Neither Esther nor Mordecai responds with violence. They respond with ritual, solidarity, and moral clarity. The community’s actions make Esther’s courage possible. The message is subtle but profound: difficult and risky work is not meant to be done alone.
Both Judaism and Balinese Hinduism understand something we often forget. Resistance was not originally framed as chaos or rebellion, but as an effort to restore moral order when the path, halacha, the way one walks, has been violated. Intention matters. Method matters. And community matters.

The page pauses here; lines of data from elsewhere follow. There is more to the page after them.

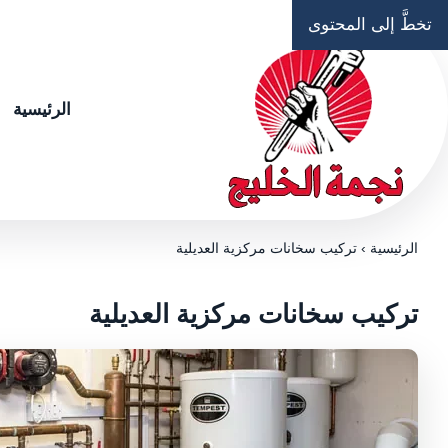
تخطَّ إلى المحتوى
الرئيسية
الرئيسية
›
تركيب سخانات مركزية العديلية
تركيب سخانات مركزية العديلية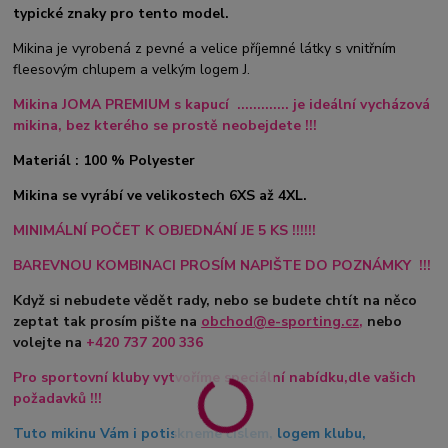
typické znaky pro tento model.
Mikina je vyrobená z pevné a velice příjemné látky s vnitřním
fleesovým chlupem a velkým logem J.
Mikina JOMA PREMIUM s kapucí ............. je ideální vycházová
mikina,
bez kterého se prostě neobejdete !!!
Materiál : 100 % Polyester
Mikina se vyrábí ve velikostech 6XS až 4XL.
MINIMÁLNÍ POČET K OBJEDNÁNÍ JE 5 KS !!!!!!
BAREVNOU KOMBINACI PROSÍM NAPIŠTE DO POZNÁMKY !!!
Když si nebudete vědět rady, nebo se budete chtít na něco
zeptat tak prosím pište na
obchod@e-sporting.cz
,
nebo
volejte na
+420
737 200 336
Pro sportovní kluby vytvoříme speciální nabídku,dle vašich
požadavků !!!
Tuto mikinu Vám i potiskneme číslem, logem klubu,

Many of us have lived through moments—on campuses, in workplaces, in our nation—when protest, debate, and moral urgency dominate the public conversation. The issues shift, but the deeper questions remain: What is my role? When do I speak? How do I show up? And when is silence itself a choice?
I wrestle with these questions too. I ask whether a moment calls for public action or private reflection, for resistance or restraint, for speaking or listening more deeply. Not every issue demands the same response—but none of us is meant to navigate these questions in isolation.
Mordecai does not tell the people exactly what to do. He simply calls them together. Perhaps to remind them that courage is sustained by community. Perhaps to say: whatever comes next, we face it together.
That is my hope for us this Purim.
Wrestle with your role. Learn deeply. Let your actions be guided not only by reaction, but by values. And know that you do not have to figure any of this out on your own.
I am in it with you, truly. Reach out anytime: to question, to disagree, to wonder, or simply to talk.